WHAT YOU WILL DO: Read through the material below and find each line that has the word "Operability"; copy it.

GIVEN RECORDS:
● ● ● ● ●
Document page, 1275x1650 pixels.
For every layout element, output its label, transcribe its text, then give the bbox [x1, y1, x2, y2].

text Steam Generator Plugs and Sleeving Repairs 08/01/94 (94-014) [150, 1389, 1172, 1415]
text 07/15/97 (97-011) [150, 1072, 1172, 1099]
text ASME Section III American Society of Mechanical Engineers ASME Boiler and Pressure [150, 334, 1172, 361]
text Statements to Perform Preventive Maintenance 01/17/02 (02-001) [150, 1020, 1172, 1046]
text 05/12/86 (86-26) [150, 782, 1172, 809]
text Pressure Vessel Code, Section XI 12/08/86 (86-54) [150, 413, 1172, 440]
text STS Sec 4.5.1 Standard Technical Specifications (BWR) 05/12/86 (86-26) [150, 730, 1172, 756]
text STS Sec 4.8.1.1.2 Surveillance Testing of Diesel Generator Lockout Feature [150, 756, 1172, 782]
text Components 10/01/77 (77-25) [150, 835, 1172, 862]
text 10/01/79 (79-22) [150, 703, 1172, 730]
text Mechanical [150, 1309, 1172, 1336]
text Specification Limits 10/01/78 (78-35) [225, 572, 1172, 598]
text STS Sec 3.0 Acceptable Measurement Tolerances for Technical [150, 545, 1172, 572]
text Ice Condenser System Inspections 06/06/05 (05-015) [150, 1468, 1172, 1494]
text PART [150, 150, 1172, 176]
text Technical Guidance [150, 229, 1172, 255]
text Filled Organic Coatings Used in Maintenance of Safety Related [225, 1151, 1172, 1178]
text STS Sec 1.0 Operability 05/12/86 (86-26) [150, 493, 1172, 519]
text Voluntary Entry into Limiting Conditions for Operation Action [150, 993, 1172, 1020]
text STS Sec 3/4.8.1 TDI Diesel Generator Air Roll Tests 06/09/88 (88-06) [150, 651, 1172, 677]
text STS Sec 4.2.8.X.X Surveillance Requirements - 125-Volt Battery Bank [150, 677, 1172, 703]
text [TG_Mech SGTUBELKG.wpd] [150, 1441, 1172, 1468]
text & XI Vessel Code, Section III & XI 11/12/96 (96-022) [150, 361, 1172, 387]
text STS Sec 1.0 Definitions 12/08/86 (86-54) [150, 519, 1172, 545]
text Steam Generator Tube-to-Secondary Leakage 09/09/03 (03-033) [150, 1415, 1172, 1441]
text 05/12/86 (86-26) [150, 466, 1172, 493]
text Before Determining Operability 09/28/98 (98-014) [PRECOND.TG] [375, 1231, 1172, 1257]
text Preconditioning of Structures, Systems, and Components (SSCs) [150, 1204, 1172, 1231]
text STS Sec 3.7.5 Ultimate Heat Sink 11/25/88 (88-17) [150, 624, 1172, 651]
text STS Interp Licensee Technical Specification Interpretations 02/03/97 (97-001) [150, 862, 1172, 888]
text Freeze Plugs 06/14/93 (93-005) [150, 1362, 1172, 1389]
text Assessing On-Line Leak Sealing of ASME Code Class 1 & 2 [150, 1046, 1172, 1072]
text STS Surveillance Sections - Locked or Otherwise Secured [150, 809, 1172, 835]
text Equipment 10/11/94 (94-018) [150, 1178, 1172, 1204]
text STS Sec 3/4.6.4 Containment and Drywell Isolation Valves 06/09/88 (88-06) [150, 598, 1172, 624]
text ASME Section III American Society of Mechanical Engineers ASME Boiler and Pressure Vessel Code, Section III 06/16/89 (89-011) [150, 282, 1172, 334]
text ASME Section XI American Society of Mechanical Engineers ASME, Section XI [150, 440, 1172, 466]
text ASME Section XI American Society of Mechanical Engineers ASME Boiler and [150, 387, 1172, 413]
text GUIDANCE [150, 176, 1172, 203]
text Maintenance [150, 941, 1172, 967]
● ● ● ● ●
SOLUTION FOR THIS PROBLEM:
text STS Sec 1.0 Operability 05/12/86 (86-26) [150, 493, 1172, 519]
text Before Determining Operability 09/28/98 (98-014) [PRECOND.TG] [375, 1231, 1172, 1257]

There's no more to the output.